To do =
In the listing, find every line that has the string "integer" and copy it.
-------- Material to process --------
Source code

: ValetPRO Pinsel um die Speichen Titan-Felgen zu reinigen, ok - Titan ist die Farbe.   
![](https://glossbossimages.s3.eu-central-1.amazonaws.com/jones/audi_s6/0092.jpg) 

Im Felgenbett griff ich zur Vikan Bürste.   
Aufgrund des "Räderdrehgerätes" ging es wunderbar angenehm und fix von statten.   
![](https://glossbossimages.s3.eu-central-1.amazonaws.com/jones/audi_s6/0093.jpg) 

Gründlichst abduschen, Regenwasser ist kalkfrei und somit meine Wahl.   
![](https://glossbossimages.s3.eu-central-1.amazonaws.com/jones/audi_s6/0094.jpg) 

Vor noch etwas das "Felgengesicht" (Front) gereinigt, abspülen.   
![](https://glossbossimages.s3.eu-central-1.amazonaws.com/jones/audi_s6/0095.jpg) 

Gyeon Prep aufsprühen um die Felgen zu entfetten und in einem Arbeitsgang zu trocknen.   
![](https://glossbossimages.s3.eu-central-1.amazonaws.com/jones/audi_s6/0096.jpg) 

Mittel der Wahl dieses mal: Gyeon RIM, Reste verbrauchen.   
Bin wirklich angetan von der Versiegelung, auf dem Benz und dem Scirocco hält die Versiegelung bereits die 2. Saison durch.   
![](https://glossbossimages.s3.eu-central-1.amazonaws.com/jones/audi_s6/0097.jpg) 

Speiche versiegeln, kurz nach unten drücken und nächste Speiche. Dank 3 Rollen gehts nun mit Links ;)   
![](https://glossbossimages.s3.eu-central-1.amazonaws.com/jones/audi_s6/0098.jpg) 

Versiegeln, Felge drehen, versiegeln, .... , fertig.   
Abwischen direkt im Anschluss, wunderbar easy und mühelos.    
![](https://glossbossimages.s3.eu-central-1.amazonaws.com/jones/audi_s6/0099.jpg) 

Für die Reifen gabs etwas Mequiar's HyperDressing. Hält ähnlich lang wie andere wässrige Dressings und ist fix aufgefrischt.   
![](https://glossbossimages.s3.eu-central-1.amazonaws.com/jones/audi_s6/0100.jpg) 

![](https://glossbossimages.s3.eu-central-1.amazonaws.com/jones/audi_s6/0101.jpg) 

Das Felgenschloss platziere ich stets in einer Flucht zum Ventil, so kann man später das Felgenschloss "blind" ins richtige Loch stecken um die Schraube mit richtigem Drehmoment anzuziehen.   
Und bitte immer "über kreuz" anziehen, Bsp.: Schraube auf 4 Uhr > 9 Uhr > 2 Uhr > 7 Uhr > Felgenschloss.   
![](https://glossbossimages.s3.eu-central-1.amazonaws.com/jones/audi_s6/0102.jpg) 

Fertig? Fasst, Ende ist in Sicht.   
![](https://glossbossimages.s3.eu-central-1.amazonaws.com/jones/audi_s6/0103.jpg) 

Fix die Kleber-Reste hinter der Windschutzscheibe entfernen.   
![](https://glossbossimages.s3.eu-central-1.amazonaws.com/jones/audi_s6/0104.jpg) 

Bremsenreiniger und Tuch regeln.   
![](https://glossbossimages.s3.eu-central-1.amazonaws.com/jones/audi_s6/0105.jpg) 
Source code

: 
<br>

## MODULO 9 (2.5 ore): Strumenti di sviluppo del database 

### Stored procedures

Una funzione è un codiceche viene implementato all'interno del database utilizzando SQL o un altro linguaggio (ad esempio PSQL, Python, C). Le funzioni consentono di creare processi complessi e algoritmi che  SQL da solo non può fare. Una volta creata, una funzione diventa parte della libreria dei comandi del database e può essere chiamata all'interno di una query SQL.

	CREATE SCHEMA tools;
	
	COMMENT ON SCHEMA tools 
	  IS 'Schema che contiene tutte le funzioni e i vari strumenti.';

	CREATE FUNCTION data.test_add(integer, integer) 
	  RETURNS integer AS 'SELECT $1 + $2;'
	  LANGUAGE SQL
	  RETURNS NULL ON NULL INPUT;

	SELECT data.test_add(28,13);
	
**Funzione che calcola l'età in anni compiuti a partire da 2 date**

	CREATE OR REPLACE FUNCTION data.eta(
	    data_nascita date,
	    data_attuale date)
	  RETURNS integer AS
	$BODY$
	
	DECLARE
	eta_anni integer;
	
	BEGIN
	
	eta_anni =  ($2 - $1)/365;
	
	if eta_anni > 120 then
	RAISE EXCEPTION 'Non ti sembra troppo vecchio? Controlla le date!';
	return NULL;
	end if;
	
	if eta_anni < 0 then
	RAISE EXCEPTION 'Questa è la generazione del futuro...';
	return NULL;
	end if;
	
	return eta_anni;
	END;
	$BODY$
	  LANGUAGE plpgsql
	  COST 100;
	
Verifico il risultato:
--------
Written reply =
	CREATE FUNCTION data.test_add(integer, integer) 
	  RETURNS integer AS 'SELECT $1 + $2;'
	  RETURNS integer AS
	eta_anni integer;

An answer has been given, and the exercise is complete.